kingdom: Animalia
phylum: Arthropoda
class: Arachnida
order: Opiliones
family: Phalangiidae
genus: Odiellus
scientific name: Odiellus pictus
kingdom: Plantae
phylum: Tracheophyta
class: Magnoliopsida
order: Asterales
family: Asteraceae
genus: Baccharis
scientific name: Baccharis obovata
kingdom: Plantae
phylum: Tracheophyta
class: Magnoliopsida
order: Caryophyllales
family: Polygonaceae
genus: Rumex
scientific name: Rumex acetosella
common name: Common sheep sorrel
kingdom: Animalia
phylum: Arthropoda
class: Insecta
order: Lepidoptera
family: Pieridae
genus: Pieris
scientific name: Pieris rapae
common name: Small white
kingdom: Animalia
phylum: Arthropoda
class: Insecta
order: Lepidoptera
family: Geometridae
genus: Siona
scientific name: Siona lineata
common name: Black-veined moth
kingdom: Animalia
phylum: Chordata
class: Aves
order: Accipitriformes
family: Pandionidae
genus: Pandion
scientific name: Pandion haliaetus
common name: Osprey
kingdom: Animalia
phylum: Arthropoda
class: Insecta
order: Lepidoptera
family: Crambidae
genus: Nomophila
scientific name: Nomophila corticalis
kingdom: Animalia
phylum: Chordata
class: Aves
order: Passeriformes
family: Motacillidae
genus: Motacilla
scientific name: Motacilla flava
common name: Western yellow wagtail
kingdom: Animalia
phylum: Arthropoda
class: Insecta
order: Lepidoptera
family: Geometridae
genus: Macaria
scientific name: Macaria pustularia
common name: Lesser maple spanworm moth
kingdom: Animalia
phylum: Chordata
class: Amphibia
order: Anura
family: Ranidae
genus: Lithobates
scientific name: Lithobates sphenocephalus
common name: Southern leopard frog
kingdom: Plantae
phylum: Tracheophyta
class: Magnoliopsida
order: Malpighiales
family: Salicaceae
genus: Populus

- WORK TO DO
Copy every line of the material above word for word, changing nothing.

- ANSWER IN FULL
kingdom: Animalia
phylum: Arthropoda
class: Arachnida
order: Opiliones
family: Phalangiidae
genus: Odiellus
scientific name: Odiellus pictus
kingdom: Plantae
phylum: Tracheophyta
class: Magnoliopsida
order: Asterales
family: Asteraceae
genus: Baccharis
scientific name: Baccharis obovata
kingdom: Plantae
phylum: Tracheophyta
class: Magnoliopsida
order: Caryophyllales
family: Polygonaceae
genus: Rumex
scientific name: Rumex acetosella
common name: Common sheep sorrel
kingdom: Animalia
phylum: Arthropoda
class: Insecta
order: Lepidoptera
family: Pieridae
genus: Pieris
scientific name: Pieris rapae
common name: Small white
kingdom: Animalia
phylum: Arthropoda
class: Insecta
order: Lepidoptera
family: Geometridae
genus: Siona
scientific name: Siona lineata
common name: Black-veined moth
kingdom: Animalia
phylum: Chordata
class: Aves
order: Accipitriformes
family: Pandionidae
genus: Pandion
scientific name: Pandion haliaetus
common name: Osprey
kingdom: Animalia
phylum: Arthropoda
class: Insecta
order: Lepidoptera
family: Crambidae
genus: Nomophila
scientific name: Nomophila corticalis
kingdom: Animalia
phylum: Chordata
class: Aves
order: Passeriformes
family: Motacillidae
genus: Motacilla
scientific name: Motacilla flava
common name: Western yellow wagtail
kingdom: Animalia
phylum: Arthropoda
class: Insecta
order: Lepidoptera
family: Geometridae
genus: Macaria
scientific name: Macaria pustularia
common name: Lesser maple spanworm moth
kingdom: Animalia
phylum: Chordata
class: Amphibia
order: Anura
family: Ranidae
genus: Lithobates
scientific name: Lithobates sphenocephalus
common name: Southern leopard frog
kingdom: Plantae
phylum: Tracheophyta
class: Magnoliopsida
order: Malpighiales
family: Salicaceae
genus: Populus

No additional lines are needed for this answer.